Records drawn from a dataset:
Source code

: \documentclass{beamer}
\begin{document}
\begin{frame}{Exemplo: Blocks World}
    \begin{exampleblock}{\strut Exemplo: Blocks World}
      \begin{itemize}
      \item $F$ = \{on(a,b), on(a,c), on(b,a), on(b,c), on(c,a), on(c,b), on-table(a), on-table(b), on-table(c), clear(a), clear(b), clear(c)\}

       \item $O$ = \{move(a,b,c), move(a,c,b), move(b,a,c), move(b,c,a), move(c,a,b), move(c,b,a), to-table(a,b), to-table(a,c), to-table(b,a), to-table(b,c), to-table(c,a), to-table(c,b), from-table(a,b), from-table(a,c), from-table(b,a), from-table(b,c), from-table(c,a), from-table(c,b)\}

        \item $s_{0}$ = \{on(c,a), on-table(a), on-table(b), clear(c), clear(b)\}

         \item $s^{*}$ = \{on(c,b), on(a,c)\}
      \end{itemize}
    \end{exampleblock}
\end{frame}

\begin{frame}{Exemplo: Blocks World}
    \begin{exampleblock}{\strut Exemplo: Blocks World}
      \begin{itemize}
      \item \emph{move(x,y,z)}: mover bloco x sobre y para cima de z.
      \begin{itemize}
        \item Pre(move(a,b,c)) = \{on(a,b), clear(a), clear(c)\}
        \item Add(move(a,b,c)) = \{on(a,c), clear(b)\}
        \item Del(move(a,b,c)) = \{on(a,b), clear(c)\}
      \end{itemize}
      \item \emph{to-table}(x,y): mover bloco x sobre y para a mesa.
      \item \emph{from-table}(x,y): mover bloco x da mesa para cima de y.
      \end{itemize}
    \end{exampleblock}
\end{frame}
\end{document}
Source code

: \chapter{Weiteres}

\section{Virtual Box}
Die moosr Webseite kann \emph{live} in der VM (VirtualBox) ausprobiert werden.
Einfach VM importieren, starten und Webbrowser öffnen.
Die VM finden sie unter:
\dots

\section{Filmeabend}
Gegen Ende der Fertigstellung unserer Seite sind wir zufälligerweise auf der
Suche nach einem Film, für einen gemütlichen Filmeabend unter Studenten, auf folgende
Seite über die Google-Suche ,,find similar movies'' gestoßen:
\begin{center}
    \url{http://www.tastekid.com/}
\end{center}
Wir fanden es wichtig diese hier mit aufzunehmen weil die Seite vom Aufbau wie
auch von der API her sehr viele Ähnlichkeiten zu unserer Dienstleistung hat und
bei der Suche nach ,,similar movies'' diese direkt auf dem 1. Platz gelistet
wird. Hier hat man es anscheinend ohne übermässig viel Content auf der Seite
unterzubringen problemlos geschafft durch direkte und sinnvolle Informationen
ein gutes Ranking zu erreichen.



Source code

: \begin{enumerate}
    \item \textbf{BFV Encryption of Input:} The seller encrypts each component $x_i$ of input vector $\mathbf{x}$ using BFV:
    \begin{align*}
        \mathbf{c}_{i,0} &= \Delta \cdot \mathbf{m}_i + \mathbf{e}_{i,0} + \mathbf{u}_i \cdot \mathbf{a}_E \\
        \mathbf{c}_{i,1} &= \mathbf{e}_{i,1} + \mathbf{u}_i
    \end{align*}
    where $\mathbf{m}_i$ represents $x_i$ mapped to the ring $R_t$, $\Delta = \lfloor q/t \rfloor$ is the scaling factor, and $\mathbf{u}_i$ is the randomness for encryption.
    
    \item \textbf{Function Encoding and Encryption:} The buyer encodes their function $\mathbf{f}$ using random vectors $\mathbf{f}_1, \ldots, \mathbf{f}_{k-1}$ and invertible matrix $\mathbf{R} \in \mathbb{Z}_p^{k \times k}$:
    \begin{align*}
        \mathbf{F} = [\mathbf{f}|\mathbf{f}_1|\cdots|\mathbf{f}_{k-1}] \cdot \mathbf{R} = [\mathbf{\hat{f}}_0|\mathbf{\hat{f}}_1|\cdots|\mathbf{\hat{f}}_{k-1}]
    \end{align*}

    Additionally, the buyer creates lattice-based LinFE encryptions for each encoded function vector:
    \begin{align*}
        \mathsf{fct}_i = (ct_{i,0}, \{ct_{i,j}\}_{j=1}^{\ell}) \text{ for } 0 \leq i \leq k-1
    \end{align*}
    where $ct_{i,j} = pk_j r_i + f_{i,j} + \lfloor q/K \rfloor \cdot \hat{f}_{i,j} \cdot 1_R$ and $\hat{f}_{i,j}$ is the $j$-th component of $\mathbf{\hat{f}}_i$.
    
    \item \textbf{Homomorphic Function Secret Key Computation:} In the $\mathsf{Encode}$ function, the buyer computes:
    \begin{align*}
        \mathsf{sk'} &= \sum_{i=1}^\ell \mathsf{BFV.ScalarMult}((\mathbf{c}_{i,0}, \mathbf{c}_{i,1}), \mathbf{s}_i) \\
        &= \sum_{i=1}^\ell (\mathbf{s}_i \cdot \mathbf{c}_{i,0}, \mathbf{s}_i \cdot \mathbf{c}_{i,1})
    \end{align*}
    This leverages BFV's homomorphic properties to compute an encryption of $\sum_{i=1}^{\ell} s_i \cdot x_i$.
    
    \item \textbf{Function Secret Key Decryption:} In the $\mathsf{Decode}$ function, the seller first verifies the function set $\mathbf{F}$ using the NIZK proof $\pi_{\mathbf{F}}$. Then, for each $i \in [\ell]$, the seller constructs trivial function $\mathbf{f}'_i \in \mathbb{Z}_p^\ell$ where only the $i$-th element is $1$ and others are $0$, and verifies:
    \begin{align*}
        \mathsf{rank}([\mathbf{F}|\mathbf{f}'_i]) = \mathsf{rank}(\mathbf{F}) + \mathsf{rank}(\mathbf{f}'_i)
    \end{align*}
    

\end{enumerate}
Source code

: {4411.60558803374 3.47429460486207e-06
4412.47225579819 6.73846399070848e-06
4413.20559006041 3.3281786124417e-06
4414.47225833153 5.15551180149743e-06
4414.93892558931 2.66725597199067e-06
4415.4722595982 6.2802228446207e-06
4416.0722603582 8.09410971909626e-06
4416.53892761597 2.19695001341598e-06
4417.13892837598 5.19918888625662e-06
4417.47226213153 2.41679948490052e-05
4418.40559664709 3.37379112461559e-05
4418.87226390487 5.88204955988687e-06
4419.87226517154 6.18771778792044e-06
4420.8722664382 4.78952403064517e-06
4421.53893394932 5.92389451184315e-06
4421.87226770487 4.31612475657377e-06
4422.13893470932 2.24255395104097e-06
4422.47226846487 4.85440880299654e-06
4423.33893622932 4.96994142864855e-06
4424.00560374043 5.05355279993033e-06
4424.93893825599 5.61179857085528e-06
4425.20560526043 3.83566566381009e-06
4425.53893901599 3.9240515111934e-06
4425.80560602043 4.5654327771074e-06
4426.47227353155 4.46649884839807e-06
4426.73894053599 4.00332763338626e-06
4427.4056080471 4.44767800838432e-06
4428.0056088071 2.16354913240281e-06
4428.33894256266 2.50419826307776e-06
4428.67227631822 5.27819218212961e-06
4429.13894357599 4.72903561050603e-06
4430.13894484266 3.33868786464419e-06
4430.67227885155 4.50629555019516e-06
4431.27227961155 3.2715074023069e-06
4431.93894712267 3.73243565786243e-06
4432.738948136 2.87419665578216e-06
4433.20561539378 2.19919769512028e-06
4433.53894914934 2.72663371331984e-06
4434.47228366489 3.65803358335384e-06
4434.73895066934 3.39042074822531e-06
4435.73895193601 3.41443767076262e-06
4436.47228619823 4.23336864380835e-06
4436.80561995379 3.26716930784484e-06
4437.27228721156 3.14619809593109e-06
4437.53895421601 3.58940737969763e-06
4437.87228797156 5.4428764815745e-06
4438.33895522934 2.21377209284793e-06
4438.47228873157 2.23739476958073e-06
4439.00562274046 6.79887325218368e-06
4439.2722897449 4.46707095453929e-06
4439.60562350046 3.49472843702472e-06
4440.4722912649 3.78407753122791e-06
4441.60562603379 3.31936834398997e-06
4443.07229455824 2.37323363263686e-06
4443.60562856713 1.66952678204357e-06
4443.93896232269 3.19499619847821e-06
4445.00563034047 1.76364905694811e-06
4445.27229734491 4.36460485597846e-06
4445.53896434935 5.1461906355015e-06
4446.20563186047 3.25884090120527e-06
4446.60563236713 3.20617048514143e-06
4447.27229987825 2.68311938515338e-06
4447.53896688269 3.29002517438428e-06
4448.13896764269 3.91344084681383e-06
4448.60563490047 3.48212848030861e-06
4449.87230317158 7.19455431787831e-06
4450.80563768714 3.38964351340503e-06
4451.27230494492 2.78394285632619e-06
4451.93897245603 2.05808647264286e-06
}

### What is expected
Look through the data above for the string "emph" and copy every line where it appears.

### Completed exercise
      \item \emph{move(x,y,z)}: mover bloco x sobre y para cima de z.
      \item \emph{to-table}(x,y): mover bloco x sobre y para a mesa.
      \item \emph{from-table}(x,y): mover bloco x da mesa para cima de y.
Die moosr Webseite kann \emph{live} in der VM (VirtualBox) ausprobiert werden.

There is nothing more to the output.